Rank City network size mean cut off max cut off mean CO sd CO max CO mean wCO sd wCO max wCO
1 Potsdam 62 3.6567 24 0.1180 0.1468 0.7742 0.0037 0.0081 0.0570
2 Jena 48 2.5400 12 0.1058 0.1417 0.5000 0.0035 0.0066 0.0315
3 Bochum/Gelsenkirchen 188 12.2381 69 0.1302 0.1897 0.7340 0.0015 0.0034 0.0153
4 Hannover 195 8.6904 71 0.0891 0.1034 0.7282 0.0010 0.0026 0.0260
5 Halle 144 3.8354 34 0.0533 0.1118 0.4722 0.0010 0.0029 0.0169
6 Erfurt 102 2.7500 15 0.0539 0.0741 0.2941 0.0009 0.0019 0.0110
7 Hamburg 154 3.1988 16 0.0415 0.0516 0.2078 0.0004 0.0007 0.0050
8 Köln 213 3.8253 41 0.0359 0.0502 0.3850 0.0003 0.0008 0.0089
9 Dresden 256 3.7774 37 0.0295 0.0535 0.2891 0.0002 0.0006 0.0042
10 Stuttgart 271 2.1575 19 0.0159 0.0262 0.1402 0.0001 0.0002 0.0014
11 München 379 2.4360 21 0.0129 0.0193 0.1108 0.0000 0.0001 0.0016
12 Berlin 634 1.0921 18 0.0034 0.0076 0.0568 0.0000 0.0000 0.0003

The higher the rank, the higher the vulnerability of the network.
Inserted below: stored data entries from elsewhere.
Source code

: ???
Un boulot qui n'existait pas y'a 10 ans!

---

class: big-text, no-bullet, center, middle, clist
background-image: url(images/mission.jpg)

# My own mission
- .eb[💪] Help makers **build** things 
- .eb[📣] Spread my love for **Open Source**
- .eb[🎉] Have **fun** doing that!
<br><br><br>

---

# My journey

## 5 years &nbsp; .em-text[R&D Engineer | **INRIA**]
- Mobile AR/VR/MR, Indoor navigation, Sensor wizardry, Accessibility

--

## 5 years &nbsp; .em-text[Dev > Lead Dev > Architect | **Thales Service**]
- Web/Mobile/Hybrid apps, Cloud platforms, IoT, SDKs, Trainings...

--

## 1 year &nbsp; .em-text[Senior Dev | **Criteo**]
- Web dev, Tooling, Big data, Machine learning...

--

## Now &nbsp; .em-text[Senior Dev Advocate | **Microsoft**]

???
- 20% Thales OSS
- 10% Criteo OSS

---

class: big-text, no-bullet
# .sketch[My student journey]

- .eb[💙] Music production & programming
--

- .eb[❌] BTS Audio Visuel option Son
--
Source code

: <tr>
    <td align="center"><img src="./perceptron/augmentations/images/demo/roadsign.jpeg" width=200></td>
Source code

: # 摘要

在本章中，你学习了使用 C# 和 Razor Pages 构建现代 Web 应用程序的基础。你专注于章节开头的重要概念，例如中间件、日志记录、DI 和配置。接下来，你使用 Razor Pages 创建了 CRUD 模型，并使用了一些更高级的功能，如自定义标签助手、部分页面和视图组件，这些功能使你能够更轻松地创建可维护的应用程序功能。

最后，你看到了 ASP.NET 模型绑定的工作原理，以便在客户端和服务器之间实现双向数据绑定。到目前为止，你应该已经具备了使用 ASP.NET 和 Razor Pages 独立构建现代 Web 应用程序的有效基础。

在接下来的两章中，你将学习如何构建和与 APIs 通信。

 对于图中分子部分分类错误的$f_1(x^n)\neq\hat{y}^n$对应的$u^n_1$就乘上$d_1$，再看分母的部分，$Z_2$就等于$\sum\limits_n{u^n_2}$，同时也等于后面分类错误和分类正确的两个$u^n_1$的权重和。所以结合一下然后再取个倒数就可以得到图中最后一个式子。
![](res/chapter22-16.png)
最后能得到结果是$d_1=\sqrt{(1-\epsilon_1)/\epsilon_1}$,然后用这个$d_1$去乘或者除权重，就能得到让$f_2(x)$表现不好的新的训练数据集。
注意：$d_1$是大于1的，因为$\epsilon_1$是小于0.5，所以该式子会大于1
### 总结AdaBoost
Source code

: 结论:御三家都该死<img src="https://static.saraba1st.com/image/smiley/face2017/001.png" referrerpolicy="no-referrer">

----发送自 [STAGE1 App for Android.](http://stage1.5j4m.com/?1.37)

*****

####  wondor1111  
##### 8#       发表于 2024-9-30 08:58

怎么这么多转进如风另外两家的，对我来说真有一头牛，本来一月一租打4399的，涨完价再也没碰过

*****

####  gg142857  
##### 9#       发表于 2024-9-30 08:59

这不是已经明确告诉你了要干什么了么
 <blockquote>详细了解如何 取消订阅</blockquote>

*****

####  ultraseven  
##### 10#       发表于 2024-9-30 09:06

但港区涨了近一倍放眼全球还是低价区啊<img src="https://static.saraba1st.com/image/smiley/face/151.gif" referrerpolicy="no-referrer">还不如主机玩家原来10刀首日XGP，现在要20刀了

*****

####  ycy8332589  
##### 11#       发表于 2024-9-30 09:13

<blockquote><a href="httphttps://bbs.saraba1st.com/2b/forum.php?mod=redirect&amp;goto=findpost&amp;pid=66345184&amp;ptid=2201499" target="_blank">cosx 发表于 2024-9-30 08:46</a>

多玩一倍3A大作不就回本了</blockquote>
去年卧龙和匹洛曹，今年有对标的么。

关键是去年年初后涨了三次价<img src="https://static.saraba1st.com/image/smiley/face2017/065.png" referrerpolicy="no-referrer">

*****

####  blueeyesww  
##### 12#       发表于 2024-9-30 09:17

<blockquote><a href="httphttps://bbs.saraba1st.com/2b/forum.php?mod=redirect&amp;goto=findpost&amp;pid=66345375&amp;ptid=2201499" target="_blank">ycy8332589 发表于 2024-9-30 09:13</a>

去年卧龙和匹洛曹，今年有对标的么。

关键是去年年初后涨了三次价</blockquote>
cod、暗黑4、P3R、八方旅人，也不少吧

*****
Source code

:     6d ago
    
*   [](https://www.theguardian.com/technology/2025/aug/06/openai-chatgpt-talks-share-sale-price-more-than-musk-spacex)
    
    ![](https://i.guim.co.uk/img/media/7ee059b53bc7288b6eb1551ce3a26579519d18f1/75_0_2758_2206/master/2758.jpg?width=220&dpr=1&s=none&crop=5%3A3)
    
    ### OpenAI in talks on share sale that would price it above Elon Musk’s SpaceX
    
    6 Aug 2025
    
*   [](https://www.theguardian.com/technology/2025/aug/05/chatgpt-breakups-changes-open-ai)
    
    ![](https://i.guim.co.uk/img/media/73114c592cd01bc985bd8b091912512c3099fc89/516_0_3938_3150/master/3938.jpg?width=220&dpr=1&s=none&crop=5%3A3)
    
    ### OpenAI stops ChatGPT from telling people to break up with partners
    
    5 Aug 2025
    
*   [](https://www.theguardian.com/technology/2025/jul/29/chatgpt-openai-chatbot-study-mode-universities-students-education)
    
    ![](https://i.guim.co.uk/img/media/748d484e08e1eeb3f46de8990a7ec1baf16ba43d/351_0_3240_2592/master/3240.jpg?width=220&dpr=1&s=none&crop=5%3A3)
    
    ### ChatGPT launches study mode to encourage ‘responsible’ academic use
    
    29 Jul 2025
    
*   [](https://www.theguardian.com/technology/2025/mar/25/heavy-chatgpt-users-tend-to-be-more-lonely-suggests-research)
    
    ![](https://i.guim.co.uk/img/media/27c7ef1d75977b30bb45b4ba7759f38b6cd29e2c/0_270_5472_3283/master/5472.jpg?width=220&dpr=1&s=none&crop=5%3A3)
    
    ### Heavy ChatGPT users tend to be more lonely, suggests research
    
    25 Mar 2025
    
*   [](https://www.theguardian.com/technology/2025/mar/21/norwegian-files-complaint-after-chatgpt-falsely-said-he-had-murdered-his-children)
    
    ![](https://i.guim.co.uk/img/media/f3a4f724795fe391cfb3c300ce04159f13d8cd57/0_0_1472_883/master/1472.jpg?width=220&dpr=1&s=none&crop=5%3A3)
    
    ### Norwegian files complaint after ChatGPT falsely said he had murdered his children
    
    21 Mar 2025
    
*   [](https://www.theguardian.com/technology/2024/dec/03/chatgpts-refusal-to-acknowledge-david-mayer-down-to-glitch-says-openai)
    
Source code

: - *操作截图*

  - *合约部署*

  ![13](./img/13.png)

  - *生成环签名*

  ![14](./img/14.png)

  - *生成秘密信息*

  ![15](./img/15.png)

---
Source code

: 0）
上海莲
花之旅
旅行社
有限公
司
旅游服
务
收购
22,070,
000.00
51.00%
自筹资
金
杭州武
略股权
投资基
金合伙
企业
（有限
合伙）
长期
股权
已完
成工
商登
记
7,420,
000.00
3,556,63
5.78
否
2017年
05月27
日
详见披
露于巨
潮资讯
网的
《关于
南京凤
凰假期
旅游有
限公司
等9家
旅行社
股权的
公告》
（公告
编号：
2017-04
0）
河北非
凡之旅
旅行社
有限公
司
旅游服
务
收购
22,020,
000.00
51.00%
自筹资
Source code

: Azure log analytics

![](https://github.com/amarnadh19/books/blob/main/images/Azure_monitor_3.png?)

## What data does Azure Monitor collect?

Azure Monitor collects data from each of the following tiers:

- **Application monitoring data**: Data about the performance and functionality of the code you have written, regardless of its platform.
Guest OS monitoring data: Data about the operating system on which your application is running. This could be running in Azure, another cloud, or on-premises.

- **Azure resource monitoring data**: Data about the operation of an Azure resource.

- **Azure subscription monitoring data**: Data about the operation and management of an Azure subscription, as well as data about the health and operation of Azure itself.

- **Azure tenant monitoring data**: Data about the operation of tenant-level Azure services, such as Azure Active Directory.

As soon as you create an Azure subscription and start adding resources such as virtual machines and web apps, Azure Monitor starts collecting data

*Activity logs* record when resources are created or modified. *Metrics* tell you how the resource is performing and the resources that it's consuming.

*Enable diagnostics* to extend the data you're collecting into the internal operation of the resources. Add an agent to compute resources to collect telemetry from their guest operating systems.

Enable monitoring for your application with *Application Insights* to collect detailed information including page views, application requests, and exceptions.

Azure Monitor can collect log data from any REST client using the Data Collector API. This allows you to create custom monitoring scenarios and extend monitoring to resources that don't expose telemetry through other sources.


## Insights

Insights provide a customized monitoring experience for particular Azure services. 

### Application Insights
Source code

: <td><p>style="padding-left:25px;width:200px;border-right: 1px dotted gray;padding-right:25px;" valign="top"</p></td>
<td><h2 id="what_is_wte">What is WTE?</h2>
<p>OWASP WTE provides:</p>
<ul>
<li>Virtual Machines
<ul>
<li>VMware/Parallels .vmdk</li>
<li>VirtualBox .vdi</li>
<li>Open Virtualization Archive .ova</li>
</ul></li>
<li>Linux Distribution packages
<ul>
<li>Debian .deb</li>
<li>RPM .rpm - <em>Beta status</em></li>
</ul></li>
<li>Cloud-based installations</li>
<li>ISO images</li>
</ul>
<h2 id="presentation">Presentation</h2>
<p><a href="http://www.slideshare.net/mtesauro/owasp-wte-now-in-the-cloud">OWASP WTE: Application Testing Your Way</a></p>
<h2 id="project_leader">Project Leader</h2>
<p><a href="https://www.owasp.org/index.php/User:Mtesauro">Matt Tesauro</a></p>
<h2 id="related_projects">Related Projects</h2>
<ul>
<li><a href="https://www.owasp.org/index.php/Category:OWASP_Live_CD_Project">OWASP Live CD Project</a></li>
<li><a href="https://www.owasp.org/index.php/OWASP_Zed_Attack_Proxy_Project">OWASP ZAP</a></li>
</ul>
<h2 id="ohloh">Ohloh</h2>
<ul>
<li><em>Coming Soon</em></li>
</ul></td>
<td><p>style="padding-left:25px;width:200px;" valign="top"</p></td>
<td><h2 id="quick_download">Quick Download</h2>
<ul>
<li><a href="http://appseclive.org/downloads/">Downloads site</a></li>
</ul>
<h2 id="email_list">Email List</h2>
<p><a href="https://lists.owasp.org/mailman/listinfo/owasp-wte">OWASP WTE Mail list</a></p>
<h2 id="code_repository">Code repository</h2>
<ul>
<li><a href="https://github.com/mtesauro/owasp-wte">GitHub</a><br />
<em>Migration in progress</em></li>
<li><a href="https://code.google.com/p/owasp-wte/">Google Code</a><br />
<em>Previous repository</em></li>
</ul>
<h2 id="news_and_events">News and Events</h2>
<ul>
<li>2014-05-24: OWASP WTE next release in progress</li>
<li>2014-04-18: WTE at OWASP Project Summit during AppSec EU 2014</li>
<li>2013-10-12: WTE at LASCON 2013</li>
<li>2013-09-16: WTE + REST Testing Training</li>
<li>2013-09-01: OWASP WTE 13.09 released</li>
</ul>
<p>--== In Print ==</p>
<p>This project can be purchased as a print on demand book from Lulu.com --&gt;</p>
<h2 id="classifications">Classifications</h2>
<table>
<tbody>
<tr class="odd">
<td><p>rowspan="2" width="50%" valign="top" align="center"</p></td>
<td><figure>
The current champion of vulnerability is the city of Potsdam. The result matches my real world knowledge of the place. The most probelmatic edge in the network is close to a single (and quite steep) bridge right next to the main station. If something happens there, the city will be split into two (in terms of public transportation). The city I was being in late for work ranks also quiete high, but not as high as I would have expected.

Now, the more detailed results for the networks, ranked by vulnerability.

Critical Evaluation

At the moment the data are still incomplete (at this point I have 13 out of 80 cities covered; 13 because the two cities of Bochum and Gelsenkirchen share a network). I will add them in the future the achieve a more accurate understanding. It is quite possible, that there a correlations between the size of the cities/networks and the robustnessness of the networks. But in order to investigate this any further, I am going to need more data.

Another issues that will probably arise is indicated by the network of Halle and Bochum/Gelsenkirchen. They are in fact two city-networks connected by a thin line (Halle is connected to neighboring Merseburg), which somewhat artificially increases their vulnerability. I might have to adress this issue more spohisticated measures. The coefficient wCO is designed to deal with this problem, but it is clearly insufficient in its current state.

This is the first release of this project in the spirit of a minimum vialble product. I intend to add data and to pursue it further in the future.